# from David Golden
# on Tuesday 29 June 2010 13:17:
>>... and each appender can be individually toggled on or off ...
>> ... whether I want the issue detected at compile time or run time I
>> suppose, but is generally frowned upon to put imports down inside
>> class methods?
>
>I tend to think about it like this:
>
>(a) Mandatory for operation? Load it at compile time.
>(b) Optional and almost always loaded in normal operation? Load it at
> compile time.
>(c) Optional and only needed some of the time? Load it at runtime
> if/when needed.
(d) Significant chunks of code enabled? Package each one separately
with its tests, and compile-time dependencies declared in each dist.
So, you have an X, which can use the X::screen, X::email, X::foo
plugins / modes / polymorphic functors (or whatever you want to call
them.) Installing X by itself either does "nothing interesting" or
just some very basic functionality beyond loading the PFs, then each
X-foo dist requires X and the 'foo::whatever' modules.

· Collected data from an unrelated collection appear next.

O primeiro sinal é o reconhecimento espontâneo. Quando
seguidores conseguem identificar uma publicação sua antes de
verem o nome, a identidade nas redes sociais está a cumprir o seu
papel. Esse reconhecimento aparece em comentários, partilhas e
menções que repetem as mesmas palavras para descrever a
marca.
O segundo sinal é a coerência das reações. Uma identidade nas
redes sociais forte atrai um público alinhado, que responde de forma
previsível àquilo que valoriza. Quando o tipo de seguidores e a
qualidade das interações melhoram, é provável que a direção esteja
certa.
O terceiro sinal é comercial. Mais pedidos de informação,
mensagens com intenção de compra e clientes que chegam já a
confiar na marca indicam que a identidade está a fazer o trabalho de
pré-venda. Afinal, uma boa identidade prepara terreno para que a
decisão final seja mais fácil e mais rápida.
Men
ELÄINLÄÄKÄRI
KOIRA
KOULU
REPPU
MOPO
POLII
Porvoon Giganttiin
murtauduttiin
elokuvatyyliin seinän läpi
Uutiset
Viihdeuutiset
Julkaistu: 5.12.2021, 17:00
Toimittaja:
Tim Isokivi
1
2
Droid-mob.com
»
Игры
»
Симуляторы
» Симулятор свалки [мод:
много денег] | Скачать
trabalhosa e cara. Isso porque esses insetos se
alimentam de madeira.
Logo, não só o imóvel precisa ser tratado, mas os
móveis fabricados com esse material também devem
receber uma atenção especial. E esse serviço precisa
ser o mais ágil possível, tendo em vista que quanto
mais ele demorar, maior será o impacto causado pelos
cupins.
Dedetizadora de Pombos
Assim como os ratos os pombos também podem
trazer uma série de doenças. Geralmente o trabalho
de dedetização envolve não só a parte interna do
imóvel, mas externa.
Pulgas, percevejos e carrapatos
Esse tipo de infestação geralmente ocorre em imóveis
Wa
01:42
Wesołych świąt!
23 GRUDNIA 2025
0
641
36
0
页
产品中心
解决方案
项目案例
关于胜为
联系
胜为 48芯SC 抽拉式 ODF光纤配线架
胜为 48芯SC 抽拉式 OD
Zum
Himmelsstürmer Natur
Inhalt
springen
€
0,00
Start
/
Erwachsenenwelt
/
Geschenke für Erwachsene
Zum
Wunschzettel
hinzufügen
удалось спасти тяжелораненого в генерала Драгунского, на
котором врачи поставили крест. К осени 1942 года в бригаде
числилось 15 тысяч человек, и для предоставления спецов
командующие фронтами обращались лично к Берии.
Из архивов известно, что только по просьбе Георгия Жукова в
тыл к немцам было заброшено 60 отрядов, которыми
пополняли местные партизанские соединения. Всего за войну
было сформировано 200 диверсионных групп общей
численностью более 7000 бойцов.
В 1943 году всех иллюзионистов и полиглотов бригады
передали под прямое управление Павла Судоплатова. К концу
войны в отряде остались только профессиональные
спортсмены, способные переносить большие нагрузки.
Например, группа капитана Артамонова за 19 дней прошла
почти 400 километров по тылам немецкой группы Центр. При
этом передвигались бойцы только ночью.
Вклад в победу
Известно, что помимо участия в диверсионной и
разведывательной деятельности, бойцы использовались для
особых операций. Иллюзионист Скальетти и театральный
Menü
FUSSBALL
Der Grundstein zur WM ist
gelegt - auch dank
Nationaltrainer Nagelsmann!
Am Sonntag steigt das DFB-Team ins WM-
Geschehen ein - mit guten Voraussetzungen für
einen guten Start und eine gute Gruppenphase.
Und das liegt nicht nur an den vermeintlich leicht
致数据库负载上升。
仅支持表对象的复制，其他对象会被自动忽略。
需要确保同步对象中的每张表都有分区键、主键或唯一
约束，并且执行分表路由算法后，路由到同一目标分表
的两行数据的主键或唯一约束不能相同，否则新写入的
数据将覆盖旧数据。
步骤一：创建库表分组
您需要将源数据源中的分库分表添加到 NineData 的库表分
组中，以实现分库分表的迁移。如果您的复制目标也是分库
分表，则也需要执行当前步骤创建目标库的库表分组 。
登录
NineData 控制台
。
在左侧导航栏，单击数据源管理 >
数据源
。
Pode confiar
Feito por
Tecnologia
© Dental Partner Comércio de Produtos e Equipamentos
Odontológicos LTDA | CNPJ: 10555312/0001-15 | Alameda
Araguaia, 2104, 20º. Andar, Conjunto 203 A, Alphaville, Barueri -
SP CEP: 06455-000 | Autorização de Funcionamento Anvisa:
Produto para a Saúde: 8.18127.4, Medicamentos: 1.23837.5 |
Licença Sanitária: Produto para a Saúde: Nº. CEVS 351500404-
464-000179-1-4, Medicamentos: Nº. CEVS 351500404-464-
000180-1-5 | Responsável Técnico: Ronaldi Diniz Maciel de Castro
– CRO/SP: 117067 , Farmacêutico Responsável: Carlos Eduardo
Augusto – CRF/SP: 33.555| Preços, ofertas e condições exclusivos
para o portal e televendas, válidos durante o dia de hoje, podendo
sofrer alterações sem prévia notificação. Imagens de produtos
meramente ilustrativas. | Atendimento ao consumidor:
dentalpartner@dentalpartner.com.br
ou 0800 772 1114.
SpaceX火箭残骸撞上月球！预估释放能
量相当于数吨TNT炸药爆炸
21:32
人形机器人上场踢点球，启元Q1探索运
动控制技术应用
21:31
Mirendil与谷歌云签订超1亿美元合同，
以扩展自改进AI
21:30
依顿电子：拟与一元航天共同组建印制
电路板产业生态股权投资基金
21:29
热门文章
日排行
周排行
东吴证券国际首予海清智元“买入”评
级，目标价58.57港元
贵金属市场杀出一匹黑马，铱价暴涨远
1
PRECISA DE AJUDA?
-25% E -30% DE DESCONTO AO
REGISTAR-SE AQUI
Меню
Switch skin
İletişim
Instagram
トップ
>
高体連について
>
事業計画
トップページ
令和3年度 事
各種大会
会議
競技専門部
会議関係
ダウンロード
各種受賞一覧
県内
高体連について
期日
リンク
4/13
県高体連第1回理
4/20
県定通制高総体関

Then, just `require X::email` whenever needed by the config / usage.
This will ensure that you've got test coverage on your ::foo.
Otherwise, if 'foo::whatever' happens to get installed after X and
enabled at runtime, you're in a situation where your tests have never
run through that code and the user is going to find any bugs or API
incompatibilities the hard way.
--Eric
--
"But as to modern architecture, let us drop it and let us take
modernistic out and shoot it at sunrise."